### PROBLEM DETAILS
Write out all of the entries that follow, word for word, but skip the pictures.

Saved entries:

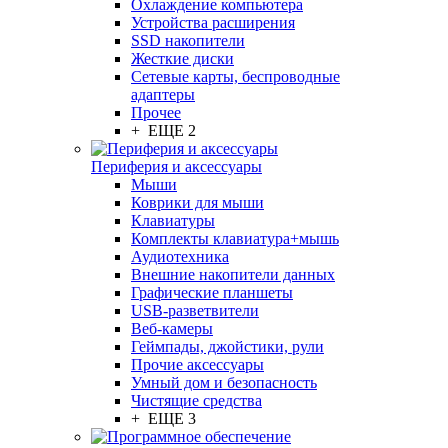
Охлаждение компьютера
Устройства расширения
SSD накопители
Жесткие диски
Сетевые карты, беспроводные
адаптеры
Прочее
+ ЕЩЕ 2
Периферия и аксессуары
Мыши
Коврики для мыши
Клавиатуры
Комплекты клавиатура+мышь
Аудиотехника
Внешние накопители данных
Графические планшеты
USB-разветвители
Веб-камеры
Геймпады, джойстики, рули
Прочие аксессуары
Умный дом и безопасность
Чистящие средства
+ ЕЩЕ 3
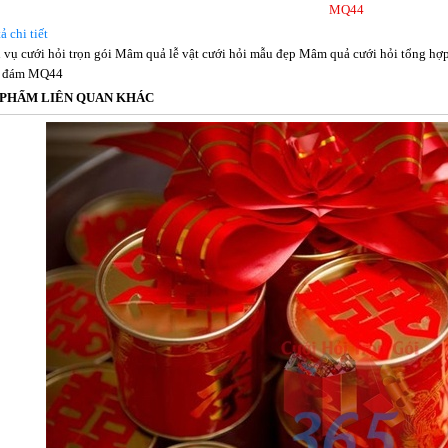
MQ44
ả chi tiết
 vụ cưới hỏi trọn gói Mâm quả lễ vật cưới hỏi mẫu đẹp Mâm quả cưới hỏi tổng hợp 
, đám MQ44
 PHẨM LIÊN QUAN KHÁC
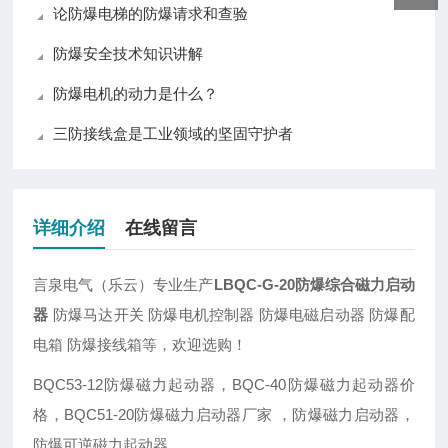
论防爆电梯的防爆请求和查验
防爆安全技术知识讲解
防爆电机的动力是什么？
三防接线盒是工业领域的坚固守护者
详细介绍
在线留言
言泉电气（乐云）专业生产
LBQC-G-20防爆综合磁力启动
器
防爆马达开关 防爆电机控制器 防爆电磁启动器 防爆配
电箱 防爆接线箱等，欢迎选购！
BQC53-12防爆磁力起动器，BQC-40防爆磁力起动器价
格，BQC51-20防爆磁力启动器厂家 ，防爆磁力启动器，
防爆可逆磁力起动器，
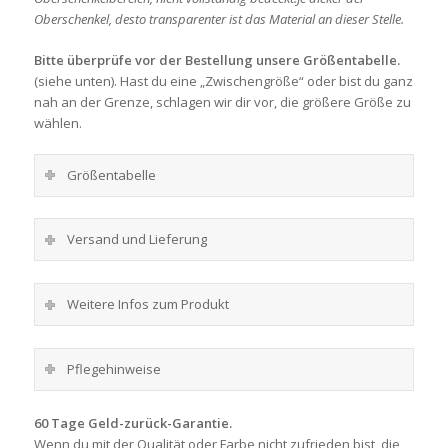
Oberschenkel, desto transparenter ist das Material an dieser Stelle.
Bitte überprüfe vor der Bestellung unsere Größentabelle.
(siehe unten). Hast du eine „Zwischengröße“ oder bist du ganz
nah an der Grenze, schlagen wir dir vor, die größere Größe zu
wählen.
Größentabelle
Versand und Lieferung
Weitere Infos zum Produkt
Pflegehinweise
60 Tage Geld-zurück-Garantie.
Wenn du mit der Qualität oder Farbe nicht zufrieden bist, die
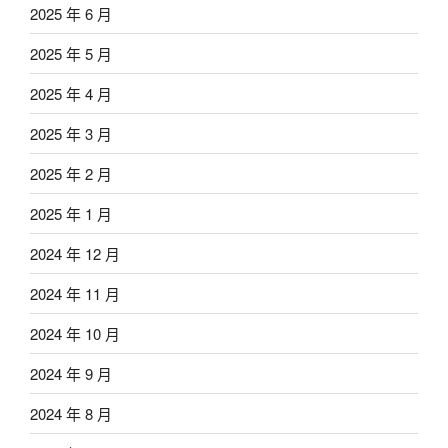
2025 年 6 月
2025 年 5 月
2025 年 4 月
2025 年 3 月
2025 年 2 月
2025 年 1 月
2024 年 12 月
2024 年 11 月
2024 年 10 月
2024 年 9 月
2024 年 8 月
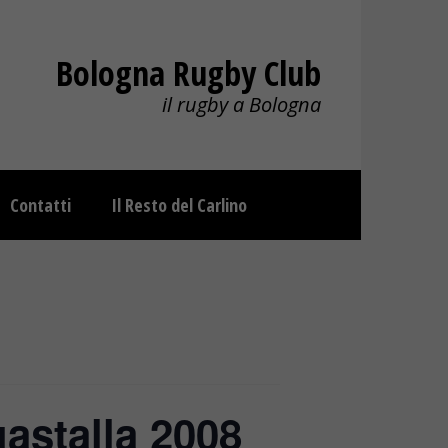
Bologna Rugby Club
il rugby a Bologna
Contatti
Il Resto del Carlino
astalla 2008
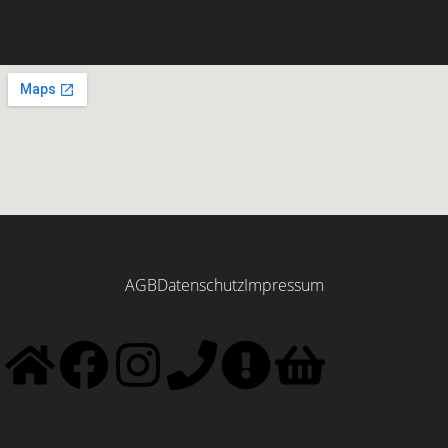
AGB
Datenschutz
Impressum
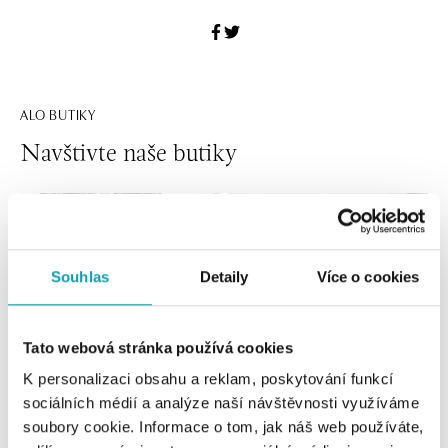
ALO BUTIKY
Navštivte naše butiky
Souhlas
Detaily
Více o cookies
Tato webová stránka používá cookies
K personalizaci obsahu a reklam, poskytování funkcí
sociálních médií a analýze naší návštěvnosti využíváme
Všechny
Česko
Slovensko
soubory cookie. Informace o tom, jak náš web používáte,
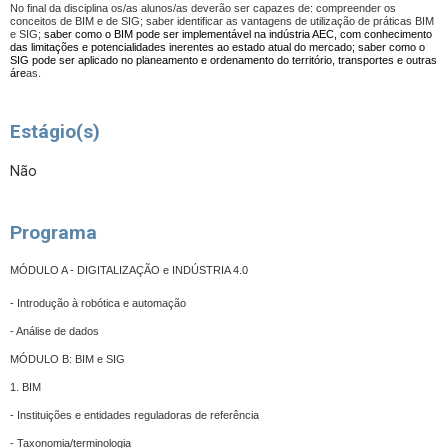
No final da disciplina os/as alunos/as deverão ser capazes de: compreender os
conceitos de BIM e de SIG; saber identificar as vantagens de utilização de práticas BIM
e SIG;
saber como o BIM pode ser implementável na indústria AEC, com conhecimento
das limitações e potencialidades inerentes ao estado atual do mercado; saber como o
SIG pode ser aplicado no planeamento e ordenamento do território, transportes e outras
áre
as.
Estágio(s)
Não
Programa
MÓDULO A - DIGITALIZAÇÃO e INDÚSTRIA 4.0
- Introdução à robótica e automação
- Análise de dados
MÓDULO B: BIM e SIG
1. BIM
- Instituições e entidades reguladoras de referência
- Taxonomia/terminologia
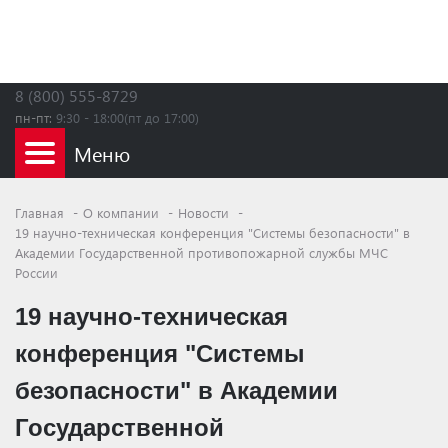
8 (800) 555-8729
пн-пт:
9:30 - 18:00(пт до 17:00)
Главная
О компании
Новости
19 научно-техническая конференция "Системы безопасности" в
Академии Государственной противопожарной службы МЧС
России
19 научно-техническая
конференция "Системы
безопасности" в Академии
Государственной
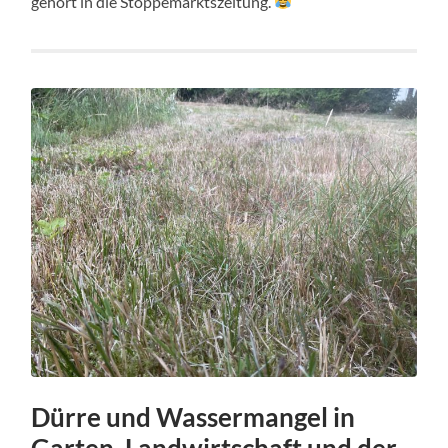
gehört in die Stoppemarktszeitung.
Dürre und Wassermangel in
Garten, Landwirtschaft und der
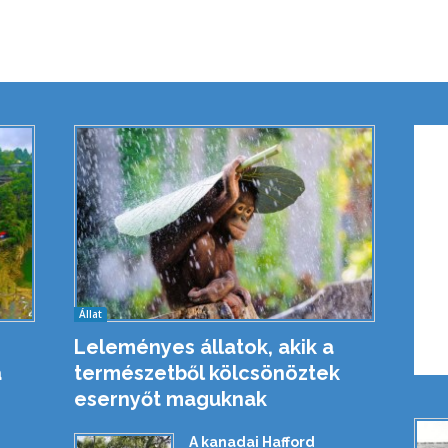
Állat
Leleményes állatok, akik a
a
természetből kölcsönöztek
esernyőt maguknak
A kanadai Hafford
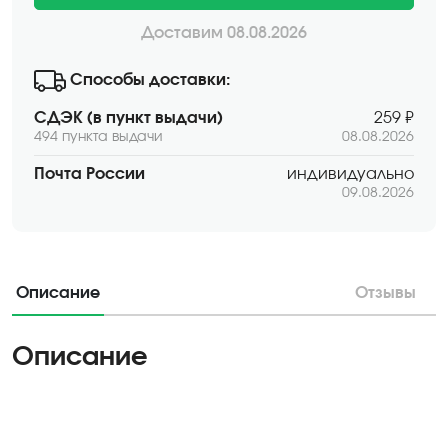
Доставим 08.08.2026
Способы доставки:
СДЭК (в пункт выдачи)
259 ₽
494 пункта выдачи
08.08.2026
Почта России
индивидуально
09.08.2026
Описание
Отзывы
Описание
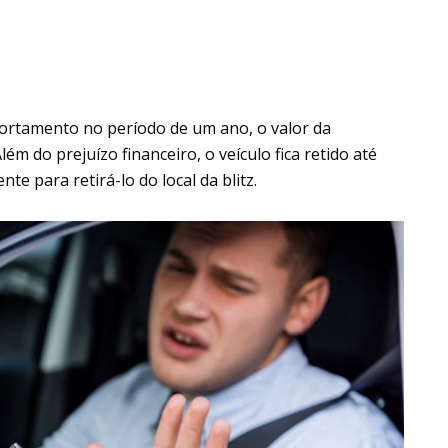
portamento no período de um ano, o valor da
ém do prejuízo financeiro, o veículo fica retido até
e para retirá-lo do local da blitz.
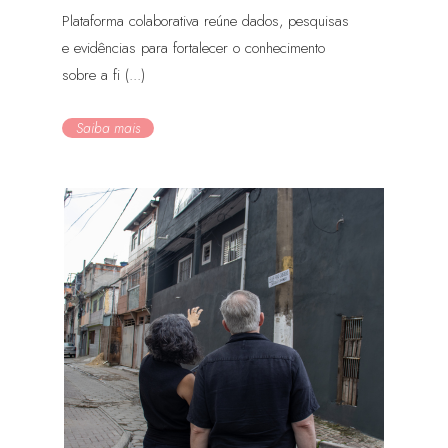
Plataforma colaborativa reúne dados, pesquisas
e evidências para fortalecer o conhecimento
sobre a fi (...)
Saiba mais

### YOUR RESPONSE
Охлаждение компьютера
Устройства расширения
SSD накопители
Жесткие диски
Сетевые карты, беспроводные
адаптеры
Прочее
+ ЕЩЕ 2
Периферия и аксессуары
Мыши
Коврики для мыши
Клавиатуры
Комплекты клавиатура+мышь
Аудиотехника
Внешние накопители данных
Графические планшеты
USB-разветвители
Веб-камеры
Геймпады, джойстики, рули
Прочие аксессуары
Умный дом и безопасность
Чистящие средства
+ ЕЩЕ 3
MQ44
ả chi tiết
 vụ cưới hỏi trọn gói Mâm quả lễ vật cưới hỏi mẫu đẹp Mâm quả cưới hỏi tổng hợp 
, đám MQ44
 PHẨM LIÊN QUAN KHÁC
论防爆电梯的防爆请求和查验
防爆安全技术知识讲解
防爆电机的动力是什么？
三防接线盒是工业领域的坚固守护者
详细介绍
在线留言
言泉电气（乐云）专业生产
LBQC-G-20防爆综合磁力启动
器
防爆马达开关 防爆电机控制器 防爆电磁启动器 防爆配
电箱 防爆接线箱等，欢迎选购！
BQC53-12防爆磁力起动器，BQC-40防爆磁力起动器价
格，BQC51-20防爆磁力启动器厂家 ，防爆磁力启动器，
防爆可逆磁力起动器，
Oberschenkel, desto transparenter ist das Material an dieser Stelle.
Bitte überprüfe vor der Bestellung unsere Größentabelle.
(siehe unten). Hast du eine „Zwischengröße“ oder bist du ganz
nah an der Grenze, schlagen wir dir vor, die größere Größe zu
wählen.
Größentabelle
Versand und Lieferung
Weitere Infos zum Produkt
Pflegehinweise
60 Tage Geld-zurück-Garantie.
Wenn du mit der Qualität oder Farbe nicht zufrieden bist, die
2025 年 6 月
2025 年 5 月
2025 年 4 月
2025 年 3 月
2025 年 2 月
2025 年 1 月
2024 年 12 月
2024 年 11 月
2024 年 10 月
2024 年 9 月
2024 年 8 月
Bologna Rugby Club
il rugby a Bologna
Contatti
Il Resto del Carlino
astalla 2008
AGB
Datenschutz
Impressum
ALO BUTIKY
Navštivte naše butiky
Souhlas
Detaily
Více o cookies
Tato webová stránka používá cookies
K personalizaci obsahu a reklam, poskytování funkcí
sociálních médií a analýze naší návštěvnosti využíváme
Všechny
Česko
Slovensko
soubory cookie. Informace o tom, jak náš web používáte,
No final da disciplina os/as alunos/as deverão ser capazes de: compreender os
conceitos de BIM e de SIG; saber identificar as vantagens de utilização de práticas BIM
e SIG;
saber como o BIM pode ser implementável na indústria AEC, com conhecimento
das limitações e potencialidades inerentes ao estado atual do mercado; saber como o
SIG pode ser aplicado no planeamento e ordenamento do território, transportes e outras
áre
as.
Estágio(s)
Não
Programa
MÓDULO A - DIGITALIZAÇÃO e INDÚSTRIA 4.0
- Introdução à robótica e automação
- Análise de dados
MÓDULO B: BIM e SIG
1. BIM
- Instituições e entidades reguladoras de referência
- Taxonomia/terminologia
8 (800) 555-8729
пн-пт:
9:30 - 18:00(пт до 17:00)
Главная
О компании
Новости
19 научно-техническая конференция "Системы безопасности" в
Академии Государственной противопожарной службы МЧС
России
19 научно-техническая
конференция "Системы
безопасности" в Академии
Государственной
gehört in die Stoppemarktszeitung.
Dürre und Wassermangel in
Garten, Landwirtschaft und der
Állat
Leleményes állatok, akik a
a
természetből kölcsönöztek
esernyőt maguknak
A kanadai Hafford
Доставим 08.08.2026
Способы доставки:
СДЭК (в пункт выдачи)
259 ₽
494 пункта выдачи
08.08.2026
Почта России
индивидуально
09.08.2026
Описание
Отзывы
Описание
portamento no período de um ano, o valor da
ém do prejuízo financeiro, o veículo fica retido até
e para retirá-lo do local da blitz.
Plataforma colaborativa reúne dados, pesquisas
e evidências para fortalecer o conhecimento
sobre a fi (...)
Saiba mais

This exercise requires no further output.